Supplied data:

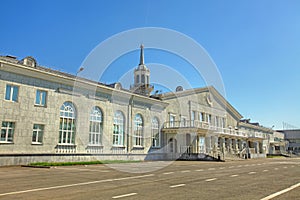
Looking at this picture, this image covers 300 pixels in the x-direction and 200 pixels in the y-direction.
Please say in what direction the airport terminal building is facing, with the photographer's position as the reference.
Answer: facing the viewer and to the right of the viewer
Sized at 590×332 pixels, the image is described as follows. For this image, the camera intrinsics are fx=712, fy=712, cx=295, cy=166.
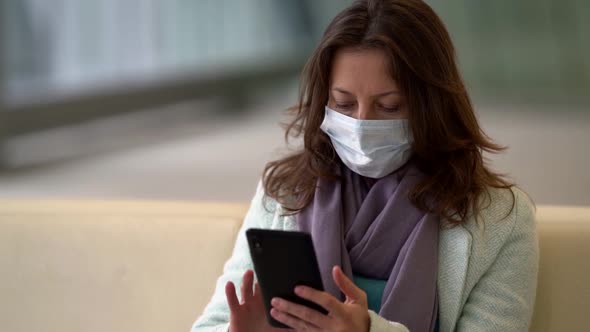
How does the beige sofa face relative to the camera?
toward the camera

Task item:
Could you copy the data word for word, starting at the line that contains "Sized at 590×332" and ending with the last line of the data, leaving out the pictures?

Final answer:
Sized at 590×332 pixels, the image is described as follows. For this image, the camera intrinsics are fx=712, fy=712, cx=295, cy=166.
How does the beige sofa face relative to the camera?
toward the camera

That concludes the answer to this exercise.